Los investigadores del Instituto de Higiene e Inmunología Aplicada de la Universidad Médica de Viena analizaron el agua de 21 manantiales santos en Austria y 18 fuentes en Viena durante varias épocas del año.

Los hallazgos revelaron que en cada mililitro de agua bendita podía haber hasta 62 millones de bacterias. Además, afirman que, entre más concurrida la iglesia, más bacterias hay en su fuente.

El estudio también reportó que estas aguas no están contaminadas solamente con bacterias de la materia fecal tipo E. coli y enterococos, sino también con Campylobacter, germen que causa diarrea inflamatoria. Entre otros contaminantes que hallaron se encuentran los nitratos empleados en la agricultura.
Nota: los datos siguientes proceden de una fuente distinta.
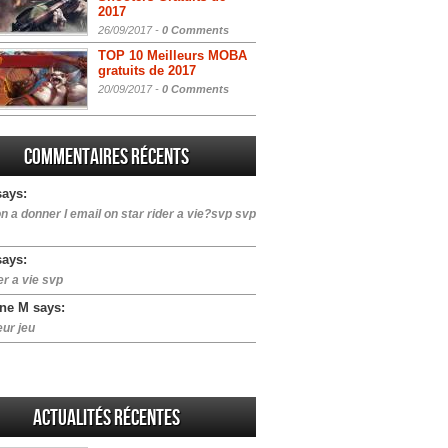
2017
26/09/2017 -
0 Comments
TOP 10 Meilleurs MOBA
gratuits de 2017
20/09/2017 -
0 Comments
Commentaires récents
says:
n a donner l email on star rider a vie?svp svp
says:
er a vie svp
ne M says:
eur jeu
Actualités Récentes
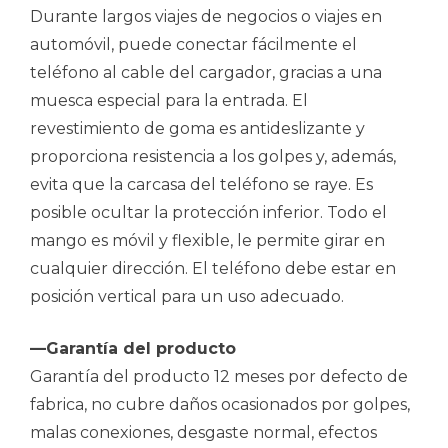
Durante largos viajes de negocios o viajes en
automóvil, puede conectar fácilmente el
teléfono al cable del cargador, gracias a una
muesca especial para la entrada. El
revestimiento de goma es antideslizante y
proporciona resistencia a los golpes y, además,
evita que la carcasa del teléfono se raye. Es
posible ocultar la protección inferior. Todo el
mango es móvil y flexible, le permite girar en
cualquier dirección. El teléfono debe estar en
posición vertical para un uso adecuado.
—Garantía del producto
Garantía del producto 12 meses por defecto de
fabrica, no cubre daños ocasionados por golpes,
malas conexiones, desgaste normal, efectos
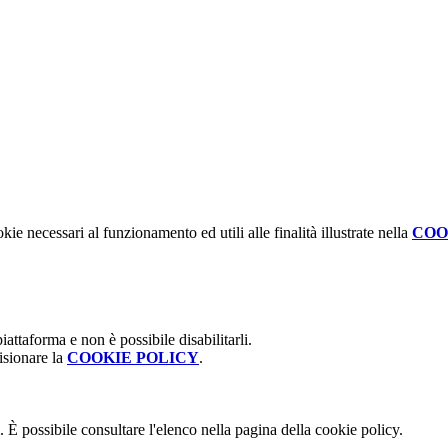
kie necessari al funzionamento ed utili alle finalità illustrate nella
COO
attaforma e non è possibile disabilitarli.
isionare la
COOKIE POLICY
.
 È possibile consultare l'elenco nella pagina della cookie policy.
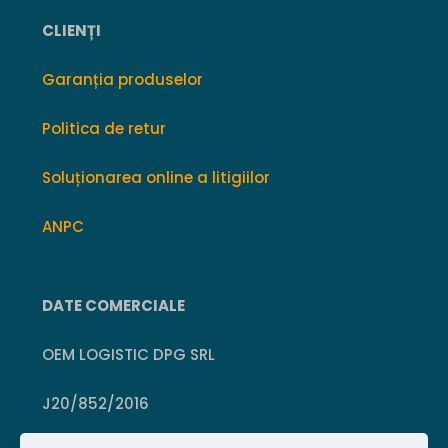
CLIENȚI
Garanția produselor
Politica de retur
Soluționarea online a litigiilor
ANPC
DATE COMERCIALE
OEM LOGISTIC DPG SRL
J20/852/2016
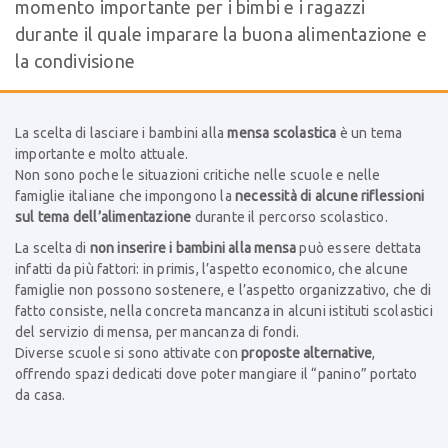
momento importante per i bimbi e i ragazzi
durante il quale imparare la buona alimentazione e
la condivisione
La scelta di lasciare i bambini alla
mensa scolastica
è un tema
importante e molto attuale.
Non sono poche le situazioni critiche nelle scuole e nelle
famiglie italiane che impongono la
necessità di alcune riflessioni
sul tema dell’alimentazione
durante il percorso scolastico.
La scelta di
non inserire i bambini alla mensa
può essere dettata
infatti da più fattori: in primis, l’aspetto economico, che alcune
famiglie non possono sostenere, e l’aspetto organizzativo, che di
fatto consiste, nella concreta mancanza in alcuni istituti scolastici
del servizio di mensa, per mancanza di fondi.
Diverse scuole si sono attivate con
proposte alternative
,
offrendo spazi dedicati dove poter mangiare il “panino” portato
da casa.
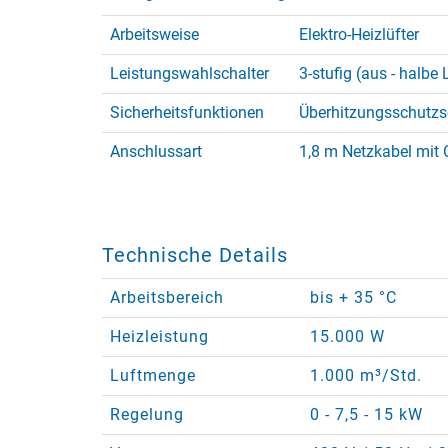
Arbeitsweise
Elektro-Heizlüfter
Leistungswahlschalter
3-stufig (aus - halbe 
Sicherheitsfunktionen
Überhitzungsschutzsc
Anschlussart
1,8 m Netzkabel mit C
Technische Details
Arbeitsbereich
bis + 35 °C
Heizleistung
15.000 W
Luftmenge
1.000 m³/Std.
Regelung
0 - 7,5 - 15 kW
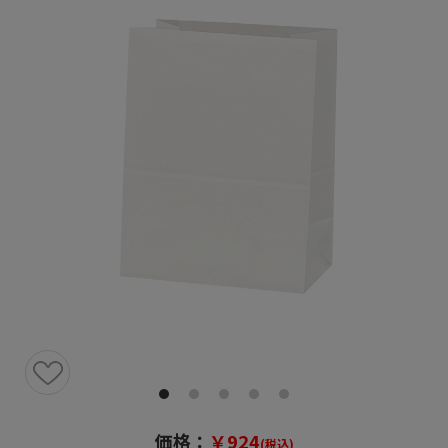
価格：
￥924
(税込)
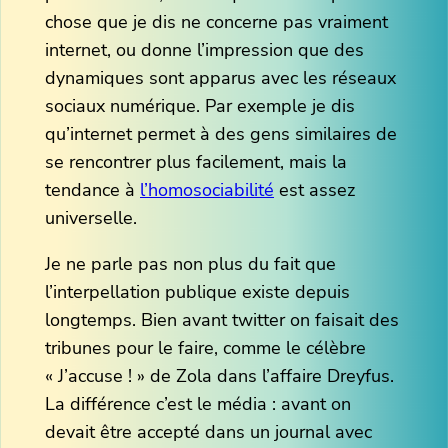
chose que je dis ne concerne pas vraiment
internet, ou donne l’impression que des
dynamiques sont apparus avec les réseaux
sociaux numérique. Par exemple je dis
qu’internet permet à des gens similaires de
se rencontrer plus facilement, mais la
tendance à
l’homosociabilité
est assez
universelle.
Je ne parle pas non plus du fait que
l’interpellation publique existe depuis
longtemps. Bien avant twitter on faisait des
tribunes pour le faire, comme le célèbre
« J’accuse ! » de Zola dans l’affaire Dreyfus.
La différence c’est le média : avant on
devait être accepté dans un journal avec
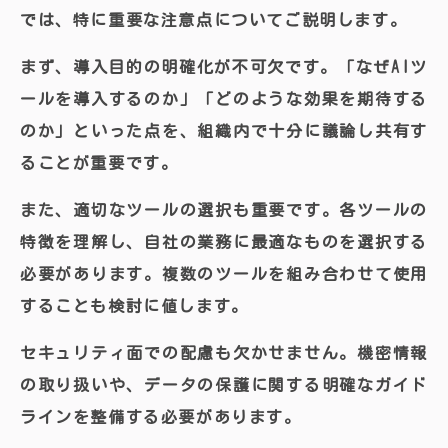
では、特に重要な注意点についてご説明します。
まず、導入目的の明確化が不可欠です。「なぜAIツ
ールを導入するのか」「どのような効果を期待する
のか」といった点を、組織内で十分に議論し共有す
ることが重要です。
また、適切なツールの選択も重要です。各ツールの
特徴を理解し、自社の業務に最適なものを選択する
必要があります。複数のツールを組み合わせて使用
することも検討に値します。
セキュリティ面での配慮も欠かせません。機密情報
の取り扱いや、データの保護に関する明確なガイド
ラインを整備する必要があります。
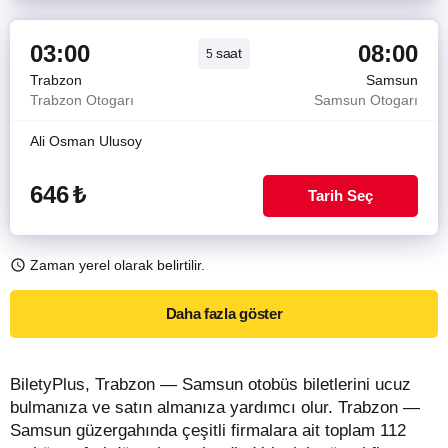
03:00
08:00
saat
5
Trabzon
Samsun
Trabzon Otogarı
Samsun Otogarı
Ali Osman Ulusoy
646
₺
Tarih Seç
Zaman yerel olarak belirtilir.
Daha fazla göster
BiletyPlus, Trabzon — Samsun otobüs biletlerini ucuz
bulmanıza ve satın almanıza yardımcı olur. Trabzon —
Samsun güzergahında çeşitli firmalara ait toplam 112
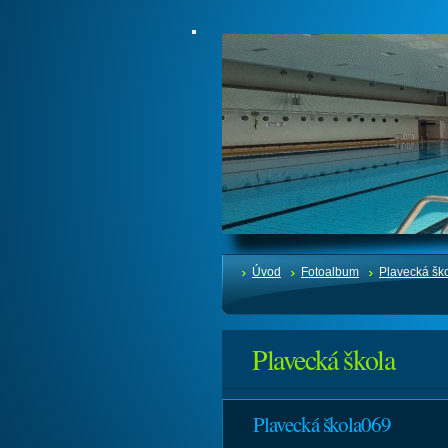
Úvod
Fotoalbum
Plavecká šk
Plavecká škola
Plavecká škola069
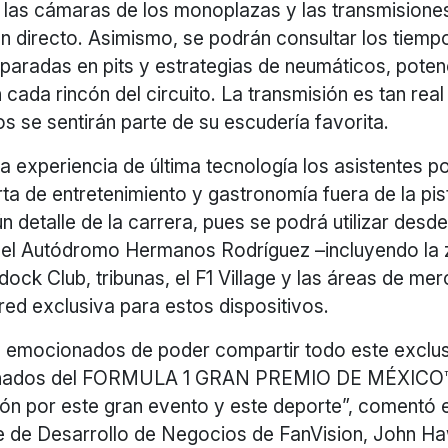
 las cámaras de los monoplazas y las transmisiones
en directo. Asimismo, se podrán consultar los tiemp
paradas en pits y estrategias de neumáticos, poten
 cada rincón del circuito. La transmisión es tan rea
os se sentirán parte de su escudería favorita.
 experiencia de última tecnología los asistentes po
rta de entretenimiento y gastronomía fuera de la pis
n detalle de la carrera, pues se podrá utilizar desde
del Autódromo Hermanos Rodríguez –incluyendo la 
ck Club, tribunas, el F1 Village y las áreas de mer
red exclusiva para estos dispositivos.
emocionados de poder compartir todo este exclus
ionados del FORMULA 1 GRAN PREMIO DE MÉXICO™ 
ión por este gran evento y este deporte”, comentó e
e de Desarrollo de Negocios de FanVision, John H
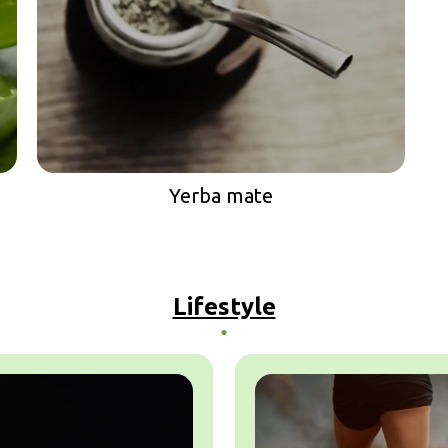
Yerba mate
Lifestyle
“Necesitamos advertirle a la gente que no beba de estas fuentes”, dice el doctor Alexander Kirschner, microbiólogo de la Universidad de Viena. También recomienda que las autoridades y los sacerdotes coloquen letreros de advertencia cerca de las fuentes.

El experto afirma que estas aguas adquirieron su reputación en la edad media y que las cosas han cambiado desde entonces. “En esos días, la calidad del agua en los pueblos y ciudades solía ser tan mala que frecuentemente las personas desarrollaban diarrea u otras enfermedades (por su consumo)”.

“Si encontraban un manantial protegido en el bosque que no estuviera tan contaminado como los de la ciudad y bebían de él por varios días, los síntomas desaparecían”, continuó.

Kirschner también comenta que, “aunque en esos días el agua que bebían era más limpia, debido a la excelente calidad de la que tenemos ahora, la situación se ha invertido completamente”.

Basado en los resultados del estudio, el investigador recomienda que el agua bendita se cambie con regularidad y que se le agregue sal para evitar el crecimiento de microorganismos.